* [Stored data]
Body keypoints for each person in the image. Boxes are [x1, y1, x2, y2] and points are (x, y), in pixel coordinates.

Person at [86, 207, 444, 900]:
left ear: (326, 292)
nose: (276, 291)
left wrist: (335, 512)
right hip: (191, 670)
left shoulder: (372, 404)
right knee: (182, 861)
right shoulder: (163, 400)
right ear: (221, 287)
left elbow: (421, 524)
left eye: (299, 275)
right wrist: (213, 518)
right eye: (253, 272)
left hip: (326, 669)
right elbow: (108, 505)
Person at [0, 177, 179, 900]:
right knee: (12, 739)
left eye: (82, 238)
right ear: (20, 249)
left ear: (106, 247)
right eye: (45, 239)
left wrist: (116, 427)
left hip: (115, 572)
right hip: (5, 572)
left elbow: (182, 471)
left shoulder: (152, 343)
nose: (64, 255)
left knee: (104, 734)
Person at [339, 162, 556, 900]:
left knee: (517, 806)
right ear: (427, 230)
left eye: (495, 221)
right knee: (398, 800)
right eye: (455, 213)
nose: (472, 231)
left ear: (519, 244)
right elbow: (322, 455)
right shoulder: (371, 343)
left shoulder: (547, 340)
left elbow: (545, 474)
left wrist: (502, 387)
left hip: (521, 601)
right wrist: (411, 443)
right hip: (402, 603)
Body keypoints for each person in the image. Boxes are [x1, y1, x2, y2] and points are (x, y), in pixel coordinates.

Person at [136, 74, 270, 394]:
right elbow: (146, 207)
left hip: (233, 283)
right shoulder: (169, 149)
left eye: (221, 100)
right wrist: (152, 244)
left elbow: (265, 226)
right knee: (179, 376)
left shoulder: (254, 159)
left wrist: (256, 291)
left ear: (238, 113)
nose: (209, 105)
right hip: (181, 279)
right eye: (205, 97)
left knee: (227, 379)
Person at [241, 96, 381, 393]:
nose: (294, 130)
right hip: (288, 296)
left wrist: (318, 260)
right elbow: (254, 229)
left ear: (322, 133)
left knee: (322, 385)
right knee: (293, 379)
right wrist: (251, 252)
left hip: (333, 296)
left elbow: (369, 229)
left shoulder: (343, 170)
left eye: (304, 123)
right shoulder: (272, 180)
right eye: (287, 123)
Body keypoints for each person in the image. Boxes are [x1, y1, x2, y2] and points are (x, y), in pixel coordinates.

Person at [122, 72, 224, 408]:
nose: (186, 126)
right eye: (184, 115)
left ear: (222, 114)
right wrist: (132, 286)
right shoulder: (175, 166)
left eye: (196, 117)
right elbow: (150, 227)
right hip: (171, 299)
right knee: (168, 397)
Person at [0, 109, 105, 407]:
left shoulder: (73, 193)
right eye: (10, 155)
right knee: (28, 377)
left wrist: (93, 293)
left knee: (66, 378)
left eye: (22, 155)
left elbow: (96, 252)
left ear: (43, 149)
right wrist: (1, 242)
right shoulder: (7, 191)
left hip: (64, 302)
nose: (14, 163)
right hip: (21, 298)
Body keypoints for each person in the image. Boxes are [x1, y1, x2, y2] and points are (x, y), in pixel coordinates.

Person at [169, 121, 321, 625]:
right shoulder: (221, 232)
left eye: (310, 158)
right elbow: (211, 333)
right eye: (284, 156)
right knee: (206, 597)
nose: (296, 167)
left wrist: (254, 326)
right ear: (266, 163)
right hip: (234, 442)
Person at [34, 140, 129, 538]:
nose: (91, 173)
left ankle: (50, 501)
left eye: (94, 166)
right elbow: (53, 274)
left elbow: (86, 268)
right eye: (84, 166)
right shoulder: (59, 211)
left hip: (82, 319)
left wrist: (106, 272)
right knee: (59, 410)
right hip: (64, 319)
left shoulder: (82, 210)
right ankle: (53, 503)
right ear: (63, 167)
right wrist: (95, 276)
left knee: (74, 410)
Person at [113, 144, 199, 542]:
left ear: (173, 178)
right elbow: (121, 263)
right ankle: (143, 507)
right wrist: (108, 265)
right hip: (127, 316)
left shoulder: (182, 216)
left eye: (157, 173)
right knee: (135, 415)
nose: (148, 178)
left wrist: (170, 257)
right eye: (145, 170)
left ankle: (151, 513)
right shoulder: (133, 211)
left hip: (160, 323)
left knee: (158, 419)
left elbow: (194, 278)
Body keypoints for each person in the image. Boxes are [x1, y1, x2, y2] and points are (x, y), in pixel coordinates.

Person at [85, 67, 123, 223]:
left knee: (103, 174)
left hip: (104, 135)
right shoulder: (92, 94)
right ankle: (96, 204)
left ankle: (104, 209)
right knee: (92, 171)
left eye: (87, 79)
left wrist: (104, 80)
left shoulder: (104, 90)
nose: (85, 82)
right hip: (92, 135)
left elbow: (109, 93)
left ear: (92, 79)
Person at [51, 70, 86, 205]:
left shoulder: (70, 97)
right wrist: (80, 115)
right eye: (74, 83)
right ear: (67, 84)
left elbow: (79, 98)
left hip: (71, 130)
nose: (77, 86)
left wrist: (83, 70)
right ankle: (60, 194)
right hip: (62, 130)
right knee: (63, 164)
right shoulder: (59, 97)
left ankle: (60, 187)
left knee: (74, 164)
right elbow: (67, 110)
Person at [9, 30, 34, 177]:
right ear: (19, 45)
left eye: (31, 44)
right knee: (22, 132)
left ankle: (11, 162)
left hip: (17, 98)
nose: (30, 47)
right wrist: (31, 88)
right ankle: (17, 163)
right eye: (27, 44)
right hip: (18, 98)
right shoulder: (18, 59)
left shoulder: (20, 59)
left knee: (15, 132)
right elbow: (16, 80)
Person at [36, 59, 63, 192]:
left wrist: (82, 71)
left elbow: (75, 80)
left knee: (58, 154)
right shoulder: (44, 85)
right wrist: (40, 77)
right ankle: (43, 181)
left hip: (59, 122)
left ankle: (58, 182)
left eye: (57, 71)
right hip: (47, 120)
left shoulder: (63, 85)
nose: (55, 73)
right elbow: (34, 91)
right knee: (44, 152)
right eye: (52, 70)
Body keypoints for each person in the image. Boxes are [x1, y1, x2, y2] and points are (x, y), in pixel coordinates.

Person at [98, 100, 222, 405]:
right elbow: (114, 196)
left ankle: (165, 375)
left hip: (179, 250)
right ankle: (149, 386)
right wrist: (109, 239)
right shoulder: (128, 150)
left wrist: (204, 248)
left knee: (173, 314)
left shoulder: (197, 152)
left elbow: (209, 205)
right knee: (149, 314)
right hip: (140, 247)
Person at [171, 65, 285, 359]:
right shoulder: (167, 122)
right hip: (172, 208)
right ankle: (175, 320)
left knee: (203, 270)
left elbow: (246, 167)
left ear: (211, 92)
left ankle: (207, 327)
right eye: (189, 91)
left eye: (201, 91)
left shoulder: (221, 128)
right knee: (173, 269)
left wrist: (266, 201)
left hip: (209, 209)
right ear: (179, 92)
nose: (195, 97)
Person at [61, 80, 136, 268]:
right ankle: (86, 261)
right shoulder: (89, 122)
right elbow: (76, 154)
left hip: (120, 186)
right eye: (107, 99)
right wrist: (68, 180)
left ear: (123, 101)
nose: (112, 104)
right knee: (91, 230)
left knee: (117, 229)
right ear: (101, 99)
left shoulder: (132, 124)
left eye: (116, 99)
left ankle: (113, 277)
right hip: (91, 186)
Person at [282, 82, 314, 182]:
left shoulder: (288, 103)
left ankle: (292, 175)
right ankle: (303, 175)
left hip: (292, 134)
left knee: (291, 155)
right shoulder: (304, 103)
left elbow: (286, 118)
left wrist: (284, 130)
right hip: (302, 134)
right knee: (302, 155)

--

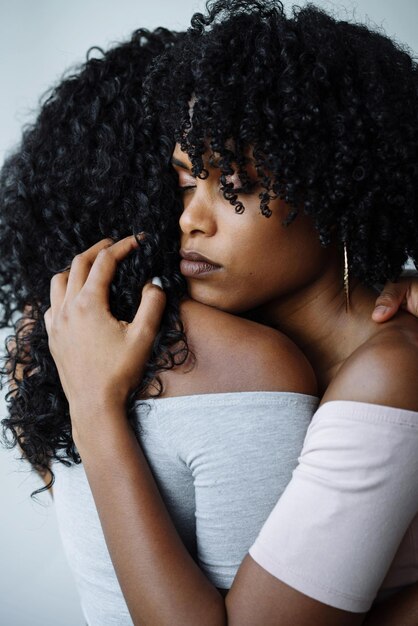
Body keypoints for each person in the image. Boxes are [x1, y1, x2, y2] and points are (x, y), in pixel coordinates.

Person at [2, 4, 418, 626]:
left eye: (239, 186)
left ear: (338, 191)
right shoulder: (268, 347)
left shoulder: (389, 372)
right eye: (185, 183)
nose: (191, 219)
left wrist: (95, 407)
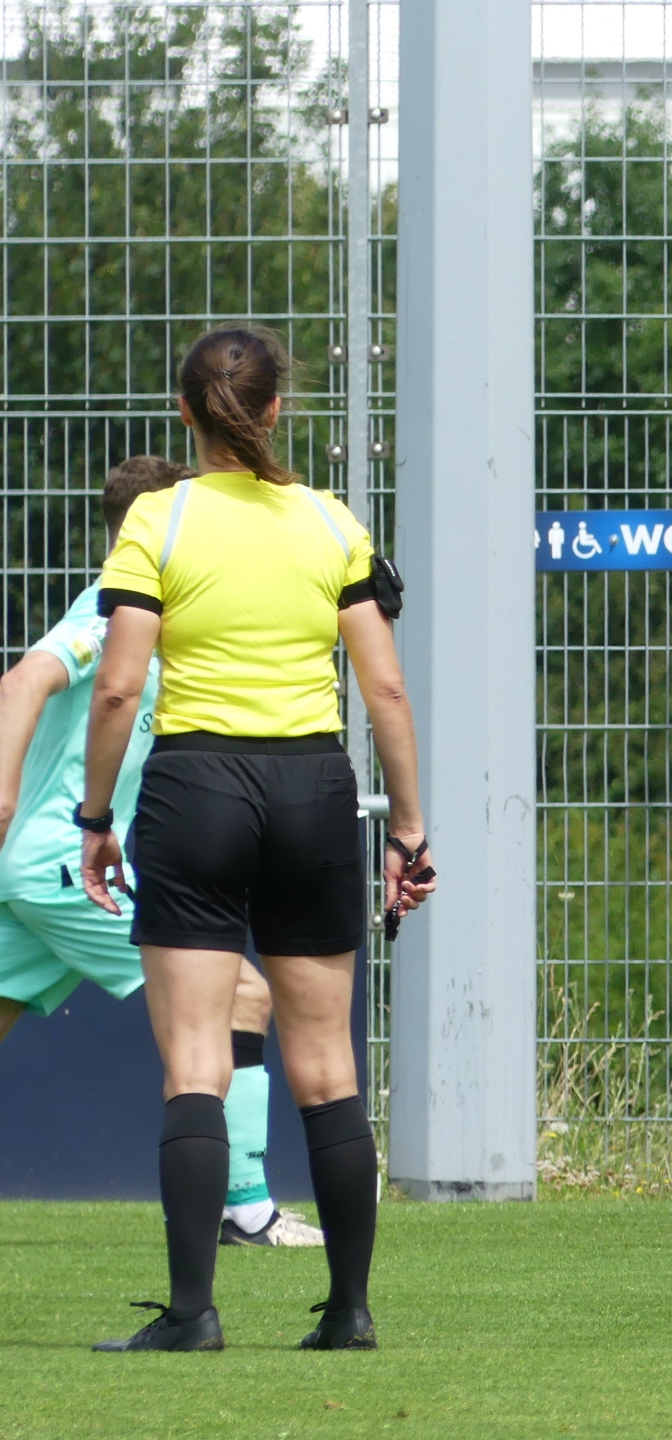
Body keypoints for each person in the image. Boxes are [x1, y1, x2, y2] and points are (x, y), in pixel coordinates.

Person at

* [Exercise description] Search the listing above for the lines with "left wrist: (83, 70)" and "left knee: (291, 155)", then output those lines and all lines between them exactly.

* [Task solution]
left wrist: (83, 70)
right ankle: (60, 194)
right hip: (62, 130)
right knee: (63, 164)
right shoulder: (59, 97)
left ankle: (60, 187)
left knee: (74, 164)
right elbow: (67, 110)
Person at [9, 30, 34, 177]:
right ear: (19, 45)
left eye: (31, 44)
right knee: (22, 132)
left ankle: (11, 162)
left hip: (17, 98)
nose: (30, 47)
right wrist: (31, 88)
right ankle: (17, 163)
right eye: (27, 44)
right hip: (18, 98)
right shoulder: (18, 59)
left shoulder: (20, 59)
left knee: (15, 132)
right elbow: (16, 80)
Person at [36, 59, 63, 192]:
left wrist: (82, 71)
left elbow: (75, 80)
left knee: (58, 154)
right shoulder: (44, 85)
right wrist: (40, 77)
right ankle: (43, 181)
left hip: (59, 122)
left ankle: (58, 182)
left eye: (57, 71)
right hip: (47, 120)
left shoulder: (63, 85)
nose: (55, 73)
right elbow: (34, 91)
right knee: (44, 152)
right eye: (52, 70)
Body keypoints for each person in the image. Boxes are [x1, y1, x2, y2] and points are (x, y), in pixel coordinates.

Person at [98, 100, 222, 405]:
right elbow: (114, 196)
left ankle: (165, 375)
left hip: (179, 250)
right ankle: (149, 386)
right wrist: (109, 239)
right shoulder: (128, 150)
left wrist: (204, 248)
left knee: (173, 314)
left shoulder: (197, 152)
left elbow: (209, 205)
right knee: (149, 314)
right hip: (140, 247)
Person at [171, 65, 285, 359]:
right shoulder: (167, 122)
right hip: (172, 208)
right ankle: (175, 320)
left knee: (203, 270)
left elbow: (246, 167)
left ear: (211, 92)
left ankle: (207, 327)
right eye: (189, 91)
left eye: (201, 91)
left shoulder: (221, 128)
right knee: (173, 269)
left wrist: (266, 201)
left hip: (209, 209)
right ear: (179, 92)
nose: (195, 97)
Person at [61, 80, 136, 268]:
right ankle: (86, 261)
right shoulder: (89, 122)
right elbow: (76, 154)
left hip: (120, 186)
right eye: (107, 99)
right wrist: (68, 180)
left ear: (123, 101)
nose: (112, 104)
right knee: (91, 230)
left knee: (117, 229)
right ear: (101, 99)
left shoulder: (132, 124)
left eye: (116, 99)
left ankle: (113, 277)
right hip: (91, 186)
Person at [282, 82, 314, 182]:
left shoulder: (288, 103)
left ankle: (292, 175)
right ankle: (303, 175)
left hip: (292, 134)
left knee: (291, 155)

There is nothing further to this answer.